Abstract

Die Geschichte der Psychiatrie zeigt, dass ein Selbstbestimmungsrecht des psychisch Kranken im 19. Jahrhundert weitgehend unbekannt war, erst spät in der 2. Hälfte des 20. Jahrhunderts mit dem rechtlichen Konzept der Einwilligung nach Aufklärung, dem „informed consent“, in der Medizin bekannt wurde und seit Beginn des 21. Jahrhunderts in der medizinischen Praxis zunehmend wahrgenommen und respektiert wird; diese Wahrnehmungsänderung trägt zu einem Wandel von einer paternalistischen zu einer partizipativen ärztlichen Einstellung bei.
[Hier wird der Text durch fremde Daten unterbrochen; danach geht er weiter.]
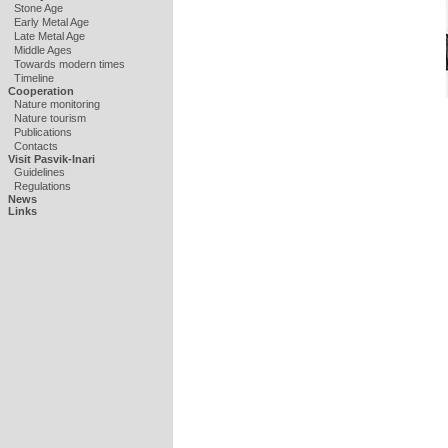
Stone Age
Early Metal Age
Late Metal Age
Middle Ages
Towards modern times
Timeline
Cooperation
Nature monitoring
Nature tourism
Publications
Contacts
Visit Pasvik-Inari
Guidelines
Regulations
News
Links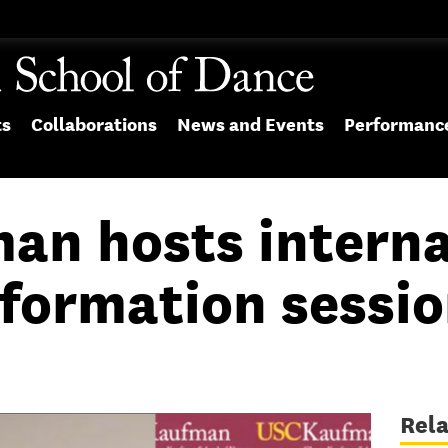
ts
Collaborations
News and Events
Performanc
an hosts interna
nformation sessi
Rel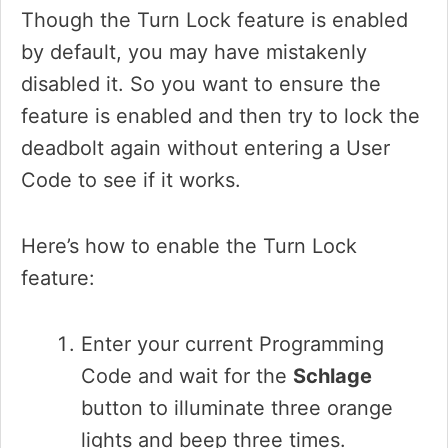
Though the Turn Lock feature is enabled
by default, you may have mistakenly
disabled it. So you want to ensure the
feature is enabled and then try to lock the
deadbolt again without entering a User
Code to see if it works.
Here’s how to enable the Turn Lock
feature:
Enter your current Programming
Code and wait for the
Schlage
button to illuminate three orange
lights and beep three times.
Im Kontext einer emanzipatorischen Entwicklung der Gesellschaft nimmt mit den wachsenden Möglichkeiten wirksamer Therapien, die selten ohne Risiken sind, die Notwendigkeit zu, den Patienten über den intendierten Nutzen und potenzielle Risiken der empfohlenen Intervention zu informieren und ihm damit die Voraussetzung zu schaffen, sein Selbstbestimmungsrecht wahrzunehmen. Zudem wachsen mit dem Übergang von einer sehr erfolgreichen Akutmedizin mit allerdings oft nur kurzem Arzt-Patienten-Kontakt zur Langzeitmedizin chronischer Erkrankungen die Möglichkeiten, den Patienten, insbesondere den psychisch Kranken, seine individuellen Eigenheiten, seine Einschränkungen und Fähigkeiten besser wahrzunehmen, ihn als Individuum, als Menschen in seiner jeweiligen Eigenart zu erleben und sein Selbstbestimmungsrecht zu respektieren, indem wir ihm dabei helfen, Nutzen und Risiken einer empfohlenen Intervention zu verstehen und selbstbestimmt abzuwägen.